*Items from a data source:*
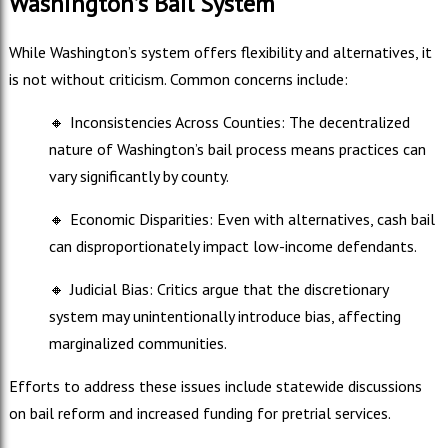
Washington’s Bail System
While Washington’s system offers flexibility and alternatives, it
is not without criticism. Common concerns include:
🔸
Inconsistencies Across Counties: The decentralized
nature of Washington’s bail process means practices can
vary significantly by county.
🔸
Economic Disparities: Even with alternatives, cash bail
can disproportionately impact low-income defendants.
🔸
Judicial Bias: Critics argue that the discretionary
system may unintentionally introduce bias, affecting
marginalized communities.
Efforts to address these issues include statewide discussions
on bail reform and increased funding for pretrial services.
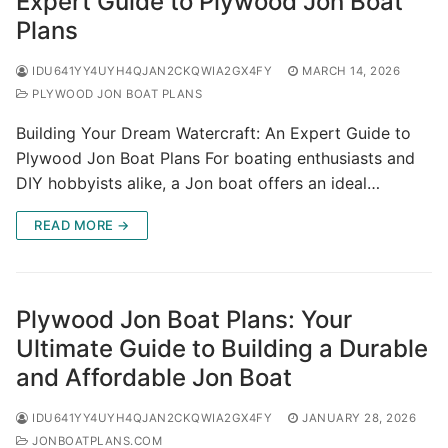
Expert Guide to Plywood Jon Boat
Plans
IDU641YY4UYH4QJAN2CKQWIA2GX4FY
MARCH 14, 2026
PLYWOOD JON BOAT PLANS
Building Your Dream Watercraft: An Expert Guide to
Plywood Jon Boat Plans For boating enthusiasts and
DIY hobbyists alike, a Jon boat offers an ideal…
READ MORE →
Plywood Jon Boat Plans: Your
Ultimate Guide to Building a Durable
and Affordable Jon Boat
IDU641YY4UYH4QJAN2CKQWIA2GX4FY
JANUARY 28, 2026
JONBOATPLANS.COM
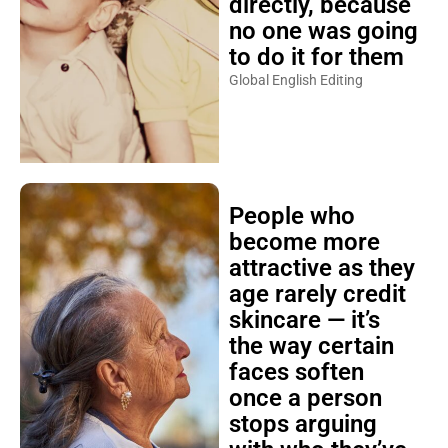
directly, because
no one was going
to do it for them
Global English Editing
People who
become more
attractive as they
age rarely credit
skincare — it’s
the way certain
faces soften
once a person
stops arguing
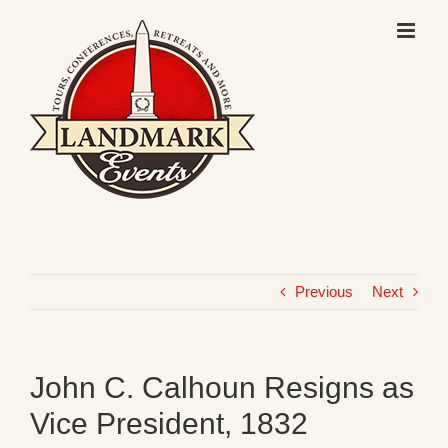
Skip
to
content
Previous
Next
John C. Calhoun Resigns as
Vice President, 1832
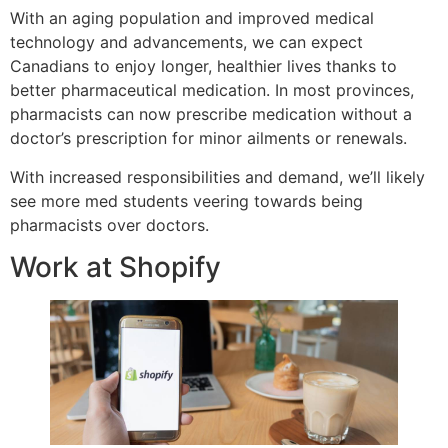
With an aging population and improved medical
technology and advancements, we can expect
Canadians to enjoy longer, healthier lives thanks to
better pharmaceutical medication. In most provinces,
pharmacists can now prescribe medication without a
doctor’s prescription for minor ailments or renewals.
With increased responsibilities and demand, we’ll likely
see more med students veering towards being
pharmacists over doctors.
Work at Shopify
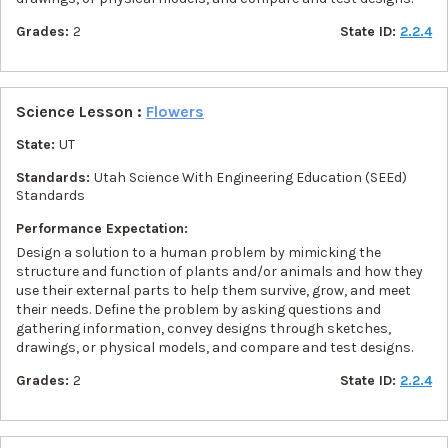
Grades:
2
State ID:
2.2.4
Science Lesson :
Flowers
State:
UT
Standards:
Utah Science With Engineering Education (SEEd)
Standards
Performance Expectation:
Design a solution to a human problem by mimicking the
structure and function of plants and/or animals and how they
use their external parts to help them survive, grow, and meet
their needs. Define the problem by asking questions and
gathering information, convey designs through sketches,
drawings, or physical models, and compare and test designs.
Grades:
2
State ID:
2.2.4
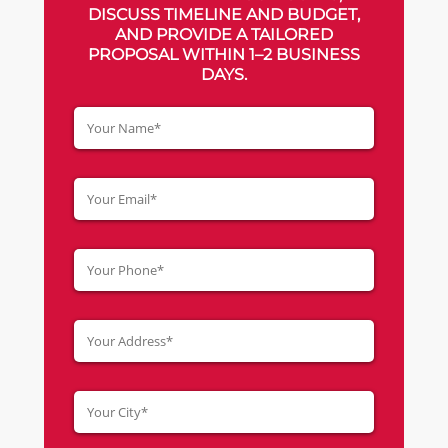
DISCUSS TIMELINE AND BUDGET,
AND PROVIDE A TAILORED
PROPOSAL WITHIN 1–2 BUSINESS
DAYS.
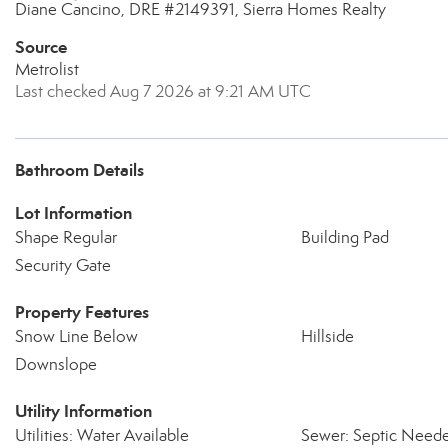
Diane Cancino, DRE #2149391, Sierra Homes Realty
Source
Metrolist
Last checked Aug 7 2026 at 9:21 AM UTC
Bathroom Details
Lot Information
Shape Regular
Building Pad
Security Gate
Property Features
Snow Line Below
Hillside
Downslope
Utility Information
Utilities: Water Available
Sewer: Septic Need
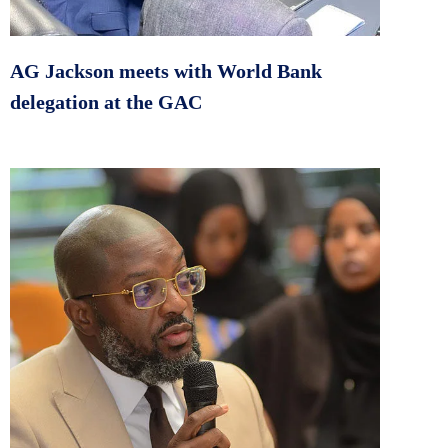
AG Jackson meets with World Bank
delegation at the GAC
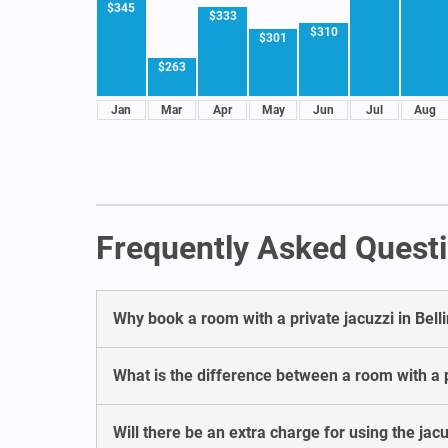
$345
$333
$310
$301
$263
Jan
Mar
Apr
May
Jun
Jul
Aug
Frequently Asked Questi
Why book a room with a private jacuzzi in Bel
What is the difference between a room with a p
Will there be an extra charge for using the jac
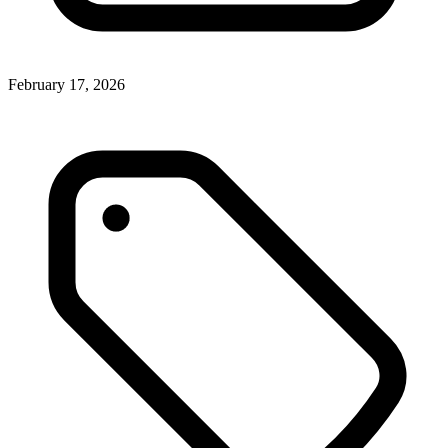
February 17, 2026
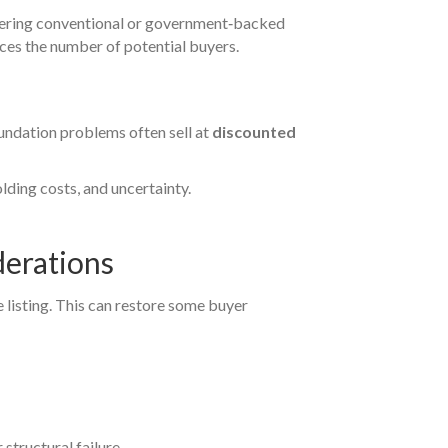
fering conventional or government‑backed
ces the number of potential buyers.
oundation problems often sell at
discounted
olding costs, and uncertainty.
derations
e listing. This can restore some buyer
 structural failure.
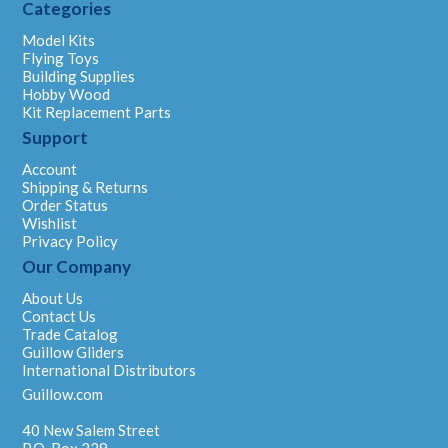
Categories
Model Kits
Flying Toys
Building Supplies
Hobby Wood
Kit Replacement Parts
Support
Account
Shipping & Returns
Order Status
Wishlist
Privacy Policy
Our Company
About Us
Contact Us
Trade Catalog
Guillow Gliders
International Distributors
Guillow.com
40 New Salem Street
P.O. Box 229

*TASK DESCRIPTION:*
The output should consist of the records above, reproduced exactly, without pictures.

*SOLUTION TO THIS EXERCISE:*
Washington’s Bail System
While Washington’s system offers flexibility and alternatives, it
is not without criticism. Common concerns include:
🔸
Inconsistencies Across Counties: The decentralized
nature of Washington’s bail process means practices can
vary significantly by county.
🔸
Economic Disparities: Even with alternatives, cash bail
can disproportionately impact low-income defendants.
🔸
Judicial Bias: Critics argue that the discretionary
system may unintentionally introduce bias, affecting
marginalized communities.
Efforts to address these issues include statewide discussions
on bail reform and increased funding for pretrial services.
Expert Guide to Plywood Jon Boat
Plans
IDU641YY4UYH4QJAN2CKQWIA2GX4FY
MARCH 14, 2026
PLYWOOD JON BOAT PLANS
Building Your Dream Watercraft: An Expert Guide to
Plywood Jon Boat Plans For boating enthusiasts and
DIY hobbyists alike, a Jon boat offers an ideal…
READ MORE →
Plywood Jon Boat Plans: Your
Ultimate Guide to Building a Durable
and Affordable Jon Boat
IDU641YY4UYH4QJAN2CKQWIA2GX4FY
JANUARY 28, 2026
JONBOATPLANS.COM
directly, because
no one was going
to do it for them
Global English Editing
People who
become more
attractive as they
age rarely credit
skincare — it’s
the way certain
faces soften
once a person
stops arguing
Skip
to
content
Previous
Next
John C. Calhoun Resigns as
Vice President, 1832
With an aging population and improved medical
technology and advancements, we can expect
Canadians to enjoy longer, healthier lives thanks to
better pharmaceutical medication. In most provinces,
pharmacists can now prescribe medication without a
doctor’s prescription for minor ailments or renewals.
With increased responsibilities and demand, we’ll likely
see more med students veering towards being
pharmacists over doctors.
Work at Shopify
Grades:
2
State ID:
2.2.4
Science Lesson :
Flowers
State:
UT
Standards:
Utah Science With Engineering Education (SEEd)
Standards
Performance Expectation:
Design a solution to a human problem by mimicking the
structure and function of plants and/or animals and how they
use their external parts to help them survive, grow, and meet
their needs. Define the problem by asking questions and
gathering information, convey designs through sketches,
drawings, or physical models, and compare and test designs.
Grades:
2
State ID:
2.2.4
DISCUSS TIMELINE AND BUDGET,
AND PROVIDE A TAILORED
PROPOSAL WITHIN 1–2 BUSINESS
DAYS.
Diane Cancino, DRE #2149391, Sierra Homes Realty
Source
Metrolist
Last checked Aug 7 2026 at 9:21 AM UTC
Bathroom Details
Lot Information
Shape Regular
Building Pad
Security Gate
Property Features
Snow Line Below
Hillside
Downslope
Utility Information
Utilities: Water Available
Sewer: Septic Need
AG Jackson meets with World Bank
delegation at the GAC
$345
$333
$310
$301
$263
Jan
Mar
Apr
May
Jun
Jul
Aug
Frequently Asked Questi
Why book a room with a private jacuzzi in Bel
What is the difference between a room with a p
Will there be an extra charge for using the jac
February 17, 2026
fering conventional or government‑backed
ces the number of potential buyers.
oundation problems often sell at
discounted
olding costs, and uncertainty.
derations
e listing. This can restore some buyer
 structural failure.
Categories
Model Kits
Flying Toys
Building Supplies
Hobby Wood
Kit Replacement Parts
Support
Account
Shipping & Returns
Order Status
Wishlist
Privacy Policy
Our Company
About Us
Contact Us
Trade Catalog
Guillow Gliders
International Distributors
Guillow.com
40 New Salem Street
P.O. Box 229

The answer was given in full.